For months now, mighty P&G has been battling hordes of upset parents who say that the new Pampers Dry Max diapers are ill-fitting, worthless, and even chemical burning their babies' bottoms. Can corporate PR defeat irate poop cultists?

Ad Age—the acknowledged leader in Pampers marketing strategy coverage—goes behind the scenes in the Pampers brand "war room," where Pampers media strategists plot the corporate response to a million angry parents posting a million angry message board comments about poopy diapers, featuring who knows how many millions of exclamation points. P&G sent out executives to give interviews nationwide to head off burgeoning mainstream media coverage of the controversy, deftly plotted which news outlets would guarantee maximum exposure, weighed the benefits of sympathetic coverage against the drawbacks of spreading word of the issue, and issued press releases on the subject late last week even while P&G's stock price was cratering in the market crash.

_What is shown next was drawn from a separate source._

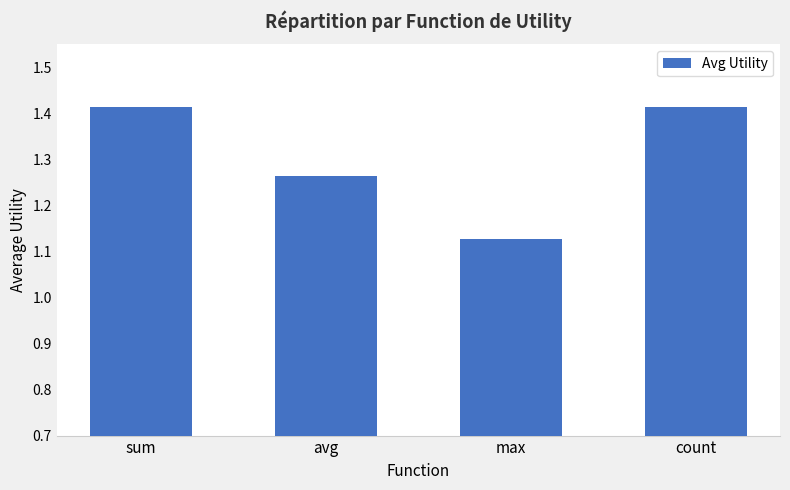

At which label is the value closest to 1?

max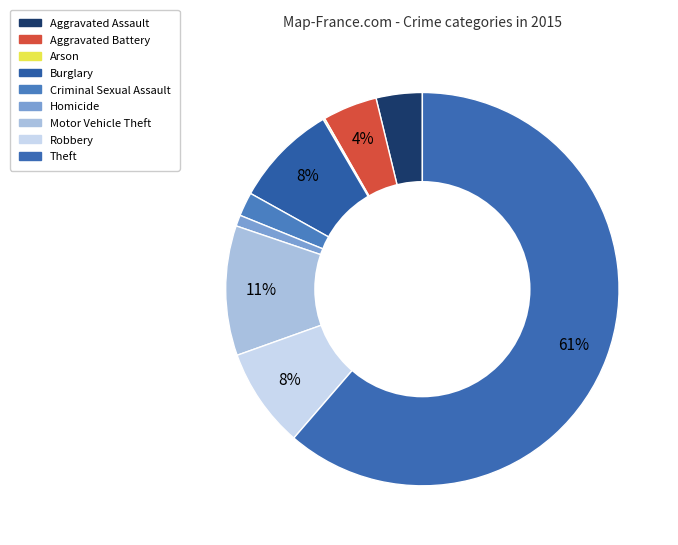

Which slice is the largest?

Theft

The company attributes the uproar to false correlation, noting that "At any given time, 250,000 U.S. babies have diaper rash...But P&G has gotten only two reports for every million among the 2 billion Dry Max diapers it's sold so far." So, has all this money, effort, and expertise paid off amongst the core constituencies on the Pampers.com message board?

Your move, world's largest consumer products corporation.